B. Bedrijf onroerend goed wordt altijd uitgegeven aan de markt. Woningen worden aangeboden aan de zittende huurder. Indien wordt afgeweken van de hoofdregel zoals hierboven beschreven dan zal er een collegebesluit worden gevraagd.
7. Voorstel tot wijziging van de lokale regelgeving om verhuur aan sociaal ondernemers beter te kunnen faciliteren 7.1.
Aanpassing Nota uitgifteproces gemeentelijk Vastgoed
A. Het voorstel is om bij panden die worden gebruikt door niet commerciële organisaties naast de wethouder Vastgoed ook de betrokken beleidsafdeling of de vakwethouder(s) te informeren en om advies te vragen bij mogelijke Uitgifte. Dit gebeurt om de beleidsoverwegingen en het Algemeen belang goed in beeld te brengen, voorafgaand aan een eventueel collegevoorstel. B. Wanneer Vastgoed geen beleidsdoelen ondersteunt maar wel wordt gebruikt door de in deze nota genoemde sociale ondernemers wordt dit vastgoed niet verkocht of worden er voorwaarden gesteld om de toekomst van de sociaal ondernemers niet te belemmeren.
7.2.
Aanpassing Kadernota Vastgoed
Wanneer een pand uit de portefeuille maatschappelijk vastgoed is verhuurd aan een sociaal ondernemer dan moet worden voldaan aan de volgende randvoorwaarden: A. Het gebruik van het pand moet in overeenstemming met de bestemming zijn bijv. sport, onderwijs, maatschappelijke doeleinden. Als er sprake is van onderhuur vraagt de huurder toestemming aan de gemeente om de ruimte in onderhuur te geven. B. De gemeente berekent aan de sociaal ondernemer een marktconforme huur door. C. Wanneer de sociaal ondernemer vanuit wederkerigheid zelf werkzaamheden uitvoert op het betreffende pand kan de ondernemer in aanmerking komen voor een korting op het huurtarief. De inspanning moet vooraf zijn afgesproken en minimaal voor een overeen te komen periode gelden. D. De looptijd voor huurcontracten wordt op maat gemaakt voor de sociaal ondernemer.
7.3
Wet Markt & Overheid
Wanneer de sociaal ondernemer vanuit wederkerigheid zelf werkzaamheden uitvoert op het betreffende pand of op één van de buurtcentra dan kan de ondernemer in aanmerking komen voor een korting op het huurtarief.
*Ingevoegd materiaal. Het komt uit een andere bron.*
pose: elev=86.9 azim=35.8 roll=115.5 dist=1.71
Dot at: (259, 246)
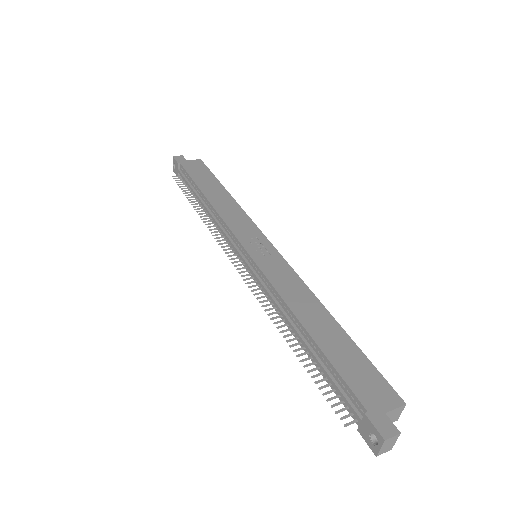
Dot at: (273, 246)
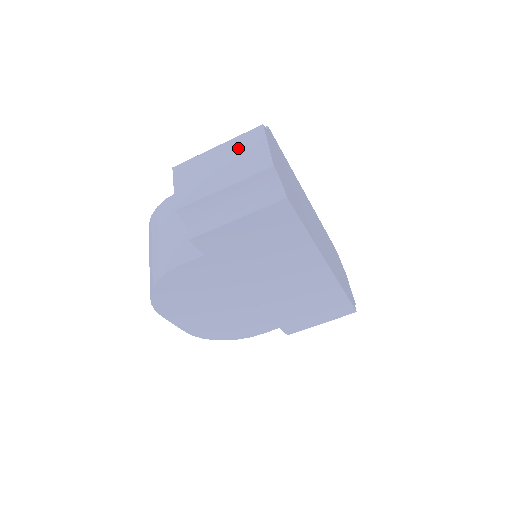
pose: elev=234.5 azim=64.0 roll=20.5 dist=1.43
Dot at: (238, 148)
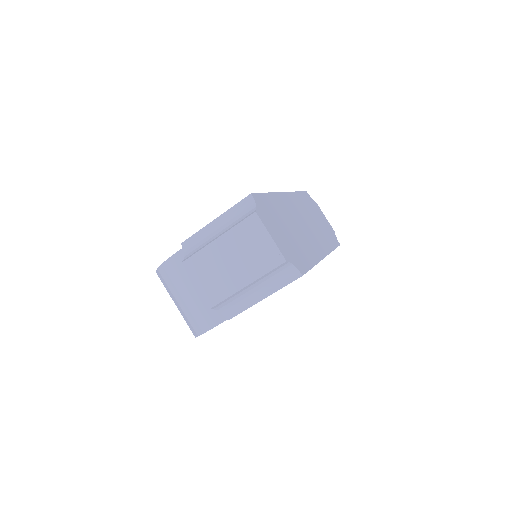
Dot at: (242, 241)
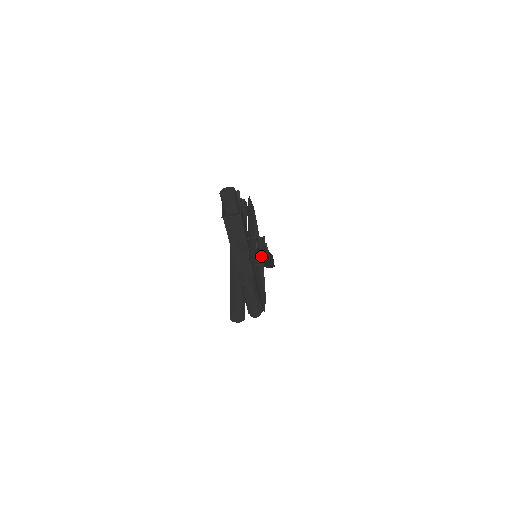
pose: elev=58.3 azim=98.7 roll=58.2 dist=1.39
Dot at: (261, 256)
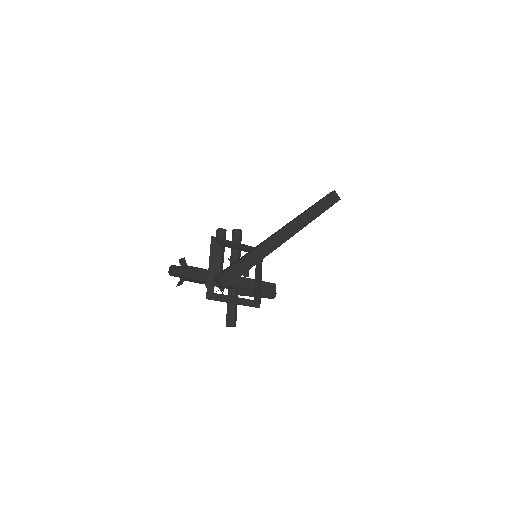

In geval van zelfwerkzaamheid heeft de UVO minder kosten en komt de sociaal ondernemer in aanmerking voor korting. Als de ondernemer activiteiten ontwikkeld voor speciale doelgroepen dan is dit geen vastgoed aangelegenheid en geeft UVO geen korting. Bovenstaande past in de huidige kaders van de wet markt en overheid.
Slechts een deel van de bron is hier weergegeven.